═════ Exercise inputs ═════

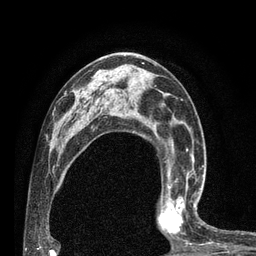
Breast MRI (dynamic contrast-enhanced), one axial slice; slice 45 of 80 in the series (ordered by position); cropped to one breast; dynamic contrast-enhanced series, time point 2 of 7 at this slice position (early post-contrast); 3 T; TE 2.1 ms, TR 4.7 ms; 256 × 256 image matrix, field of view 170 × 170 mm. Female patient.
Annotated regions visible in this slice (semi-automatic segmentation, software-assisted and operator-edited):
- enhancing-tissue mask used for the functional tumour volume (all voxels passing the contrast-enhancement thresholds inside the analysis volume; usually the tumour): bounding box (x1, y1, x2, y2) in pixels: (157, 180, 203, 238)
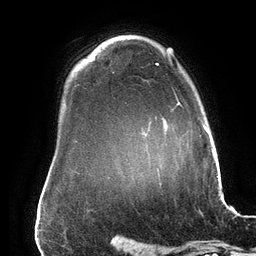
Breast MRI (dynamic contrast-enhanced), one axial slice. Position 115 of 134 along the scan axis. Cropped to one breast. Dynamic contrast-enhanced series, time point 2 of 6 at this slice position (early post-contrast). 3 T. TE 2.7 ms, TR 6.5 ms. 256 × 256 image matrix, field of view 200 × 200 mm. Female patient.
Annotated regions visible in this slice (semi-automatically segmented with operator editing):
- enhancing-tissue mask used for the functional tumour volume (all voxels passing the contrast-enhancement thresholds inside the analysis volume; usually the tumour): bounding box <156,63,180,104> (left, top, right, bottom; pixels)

═════

# Task item:
Print exactly the lines running from the start of the entries above to the line with "180, 203, 238)", both included; leave out any pictures.

# Written answer:
Breast MRI (dynamic contrast-enhanced), one axial slice; slice 45 of 80 in the series (ordered by position); cropped to one breast; dynamic contrast-enhanced series, time point 2 of 7 at this slice position (early post-contrast); 3 T; TE 2.1 ms, TR 4.7 ms; 256 × 256 image matrix, field of view 170 × 170 mm. Female patient.
Annotated regions visible in this slice (semi-automatic segmentation, software-assisted and operator-edited):
- enhancing-tissue mask used for the functional tumour volume (all voxels passing the contrast-enhancement thresholds inside the analysis volume; usually the tumour): bounding box (x1, y1, x2, y2) in pixels: (157, 180, 203, 238)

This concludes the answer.